A Saint on Death Row: The Story of Dominique Green – Thomas Cahill

“Dominique Green was a wonderful man whose life demonstrated the power of God to heal and transfigure even the most unlikely people and places. Who could have expected that Texas Death Row would be made into an avenue of divine grace?—which is exactly what happened through Dominique’s instrumentation. Though this is a book that ends in death, it does not end in despair. Read it and discover how even the obscenity of capital punishment can be transformed into an occasion of light and peace.”
—Desmond Tutu, Archbishop Emeritus of Cape Town, South Africa

Death At Midnight: The Confession of an Executioner – Donald A. Cabana

“How insane the whole process seemed! I knew this man, I believed his life was worth saving. I had argued so forcefully to the governor. Even though he was privately sympathetic, legally and politically there were no grounds that would allow him to justify commuting Connie’s death sentence.As I looked on, I thought if what Americans want from executions is vengeance and retribution, let them witness what I was about to do. I was not forgetting the victim of Connie’s crime or his family. My heart ached for the wife who was made a widow, and for the children who were left fatherless, by a single act of greed and selfishness. Nor was I oblivious to the need for society to achieve justice. But I questioned how an execution would end the lifelong pain and suffering endured by the victim’s family. Killing Connie Ray Evans would not bring his victim back from the grave. Perhaps it would affor domw temporary measure of satisfaction to the widow and her children, but the hurt and pain would never be completely eradicated, not even by the execution of a lonely, frightened, and – yes – remorseful young man.” – from Death at Midnight

Fiction

The Idiot – Fyodor Dostoyevsky

“Just think: take, for instance, torture: you get suffering, wounds, bodily agony, all of which distracts the mind from mental suffering, for up to the very moment of your death you are only tormented by your wounds. Yet the chief and the worst pain is perhaps not inflicted by wounds, but by your certain knowledge that in an hour, in ten minutes, in half a minute, now, this moment your soul will fly out of your body, and that you will be a human being no longer, and that that’s certain – the main thing is that it is certain. Just when you lay your head under the knife and you hear the swish of the knife as it slides down over your head – it is just that fraction of a second that is the most awful of all. Do you realize that it is not only my imagination, but that many people have said the same? I am so convinced of it that I will tell you frankly what I think. To kill for murder is an immeasurably greater evil than the crime itself… Why this cruel, hideous, unneccessary, and useless mockery? Possibly there are men who have sentences of death read out to them and have been given time to go through this torture, and have then been told, You can go now, you’ve been reprieved. Such men could perhaps tell us. It was of agony like this and of such horror that Christ spoke. No, you can’t treat a man like that!”- Prince Myshkin

The Last Day of a Condemned Man  – Victor Hugo

Exactly what the title implies, this is a brief first-person account of the emotions and thoughts of a man on the day he is to go to the guillotine.

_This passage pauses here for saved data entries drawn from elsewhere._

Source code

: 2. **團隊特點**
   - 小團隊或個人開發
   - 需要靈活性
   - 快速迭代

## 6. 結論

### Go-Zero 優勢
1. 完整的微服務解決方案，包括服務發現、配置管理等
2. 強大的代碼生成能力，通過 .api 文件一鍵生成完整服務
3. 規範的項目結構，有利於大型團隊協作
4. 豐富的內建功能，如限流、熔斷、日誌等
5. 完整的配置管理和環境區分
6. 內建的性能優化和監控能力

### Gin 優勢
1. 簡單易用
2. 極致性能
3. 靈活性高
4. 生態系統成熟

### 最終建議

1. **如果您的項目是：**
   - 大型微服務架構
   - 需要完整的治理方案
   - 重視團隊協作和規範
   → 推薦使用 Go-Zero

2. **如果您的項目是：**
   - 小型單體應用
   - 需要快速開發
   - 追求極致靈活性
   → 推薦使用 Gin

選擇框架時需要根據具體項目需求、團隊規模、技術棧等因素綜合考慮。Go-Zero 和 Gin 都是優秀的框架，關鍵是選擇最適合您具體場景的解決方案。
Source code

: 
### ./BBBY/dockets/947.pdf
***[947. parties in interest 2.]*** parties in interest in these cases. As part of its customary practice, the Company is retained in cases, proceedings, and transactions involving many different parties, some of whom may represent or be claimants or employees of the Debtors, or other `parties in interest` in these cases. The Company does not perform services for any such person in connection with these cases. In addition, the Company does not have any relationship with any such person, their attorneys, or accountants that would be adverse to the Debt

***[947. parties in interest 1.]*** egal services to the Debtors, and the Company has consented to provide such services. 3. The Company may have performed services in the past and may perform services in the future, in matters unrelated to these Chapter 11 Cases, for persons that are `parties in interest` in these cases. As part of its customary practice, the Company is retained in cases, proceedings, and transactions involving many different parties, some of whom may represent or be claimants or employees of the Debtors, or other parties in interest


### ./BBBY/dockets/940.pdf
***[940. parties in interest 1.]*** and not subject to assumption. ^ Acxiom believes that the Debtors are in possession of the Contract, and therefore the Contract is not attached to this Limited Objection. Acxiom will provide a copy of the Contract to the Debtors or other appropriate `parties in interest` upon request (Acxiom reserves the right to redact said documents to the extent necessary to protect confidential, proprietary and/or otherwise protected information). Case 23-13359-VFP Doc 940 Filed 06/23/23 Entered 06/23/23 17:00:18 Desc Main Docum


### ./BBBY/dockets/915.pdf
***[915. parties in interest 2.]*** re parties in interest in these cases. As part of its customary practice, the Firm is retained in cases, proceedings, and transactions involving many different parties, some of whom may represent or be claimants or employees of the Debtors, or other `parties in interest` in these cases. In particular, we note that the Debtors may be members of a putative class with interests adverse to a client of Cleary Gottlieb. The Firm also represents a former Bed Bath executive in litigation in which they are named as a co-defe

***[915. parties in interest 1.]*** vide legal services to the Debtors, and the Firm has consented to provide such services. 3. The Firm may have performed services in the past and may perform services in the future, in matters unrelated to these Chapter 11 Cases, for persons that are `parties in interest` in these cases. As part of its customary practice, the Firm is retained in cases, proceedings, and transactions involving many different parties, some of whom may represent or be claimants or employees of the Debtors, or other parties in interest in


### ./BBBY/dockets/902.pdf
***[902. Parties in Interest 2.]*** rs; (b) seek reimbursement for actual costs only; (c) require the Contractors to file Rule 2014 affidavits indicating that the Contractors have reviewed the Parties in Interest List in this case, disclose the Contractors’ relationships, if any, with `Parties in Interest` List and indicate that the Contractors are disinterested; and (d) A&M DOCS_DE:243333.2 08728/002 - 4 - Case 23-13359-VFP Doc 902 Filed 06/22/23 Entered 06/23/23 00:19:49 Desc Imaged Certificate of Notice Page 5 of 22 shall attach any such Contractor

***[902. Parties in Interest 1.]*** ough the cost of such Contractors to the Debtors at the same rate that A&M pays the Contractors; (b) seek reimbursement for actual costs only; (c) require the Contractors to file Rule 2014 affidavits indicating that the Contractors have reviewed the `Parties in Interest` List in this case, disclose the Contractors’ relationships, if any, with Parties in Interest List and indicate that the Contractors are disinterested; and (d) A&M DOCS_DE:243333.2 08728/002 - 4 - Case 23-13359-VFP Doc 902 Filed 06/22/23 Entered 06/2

The Analects (XII, 19) – Confucius

Killing not to be talked of by rulers; the effect of their example.

Chî K’ang asked Confucius about government, saying, “What do you say to killing the unprincipled for the good of the principled?” Confucius replied, “Sir, in carrying on your government, why should you use killing at all? Let your evinced desires be for what is good, and the people will be good. The relation between superiors and inferiors is like that between the wind and the grass. The grass must bend, when the wind blows across it.”